DATA FOR REVIEW »
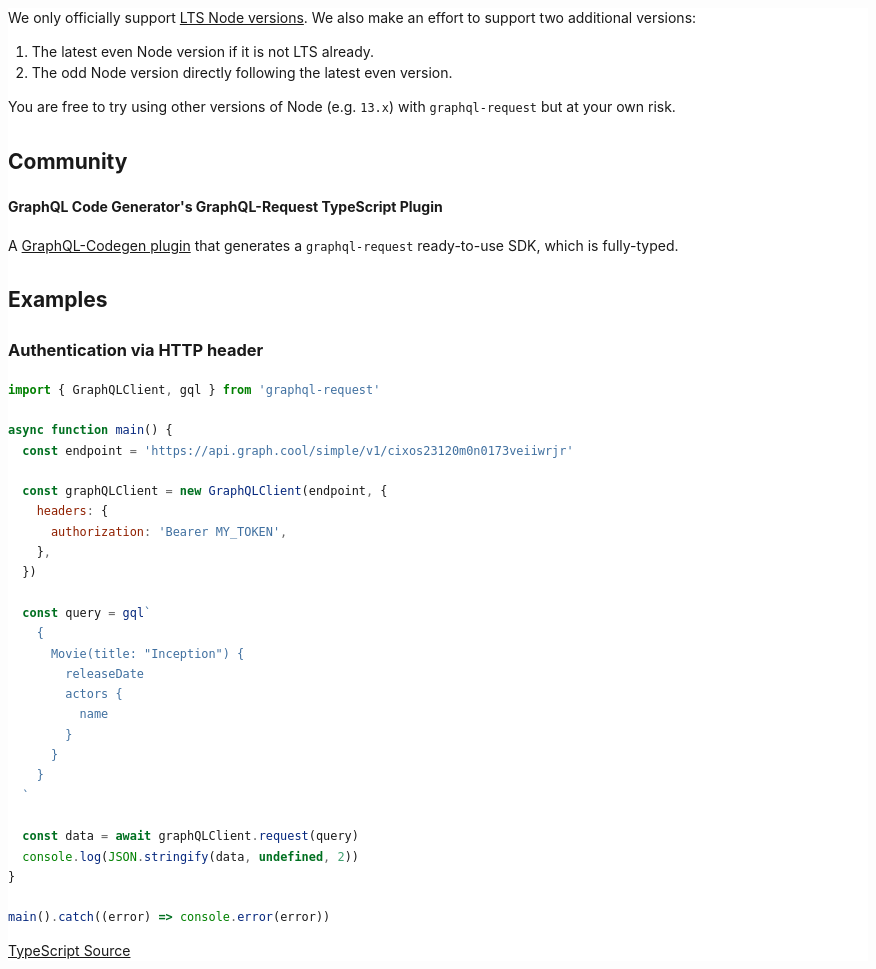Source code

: We only officially support [LTS Node versions](https://github.com/nodejs/Release#release-schedule). We also make an effort to support two additional versions:

1. The latest even Node version if it is not LTS already.
2. The odd Node version directly following the latest even version.

You are free to try using other versions of Node (e.g. `13.x`) with `graphql-request` but at your own risk.

## Community

#### GraphQL Code Generator's GraphQL-Request TypeScript Plugin

A [GraphQL-Codegen plugin](https://graphql-code-generator.com/docs/plugins/typescript-graphql-request) that generates a `graphql-request` ready-to-use SDK, which is fully-typed.

## Examples

### Authentication via HTTP header

```js
import { GraphQLClient, gql } from 'graphql-request'

async function main() {
  const endpoint = 'https://api.graph.cool/simple/v1/cixos23120m0n0173veiiwrjr'

  const graphQLClient = new GraphQLClient(endpoint, {
    headers: {
      authorization: 'Bearer MY_TOKEN',
    },
  })

  const query = gql`
    {
      Movie(title: "Inception") {
        releaseDate
        actors {
          name
        }
      }
    }
  `

  const data = await graphQLClient.request(query)
  console.log(JSON.stringify(data, undefined, 2))
}

main().catch((error) => console.error(error))
```

[TypeScript Source](examples/authentication-via-http-header.ts)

TASK REQUIREMENTS » Only lines belong in the copy: transcribe those from the start of the data through the line that contains "#### GraphQL Code", and skip the pictures.

WRITTEN SOLUTION »
Source code

: We only officially support [LTS Node versions](https://github.com/nodejs/Release#release-schedule). We also make an effort to support two additional versions:

1. The latest even Node version if it is not LTS already.
2. The odd Node version directly following the latest even version.

You are free to try using other versions of Node (e.g. `13.x`) with `graphql-request` but at your own risk.

## Community

#### GraphQL Code Generator's GraphQL-Request TypeScript Plugin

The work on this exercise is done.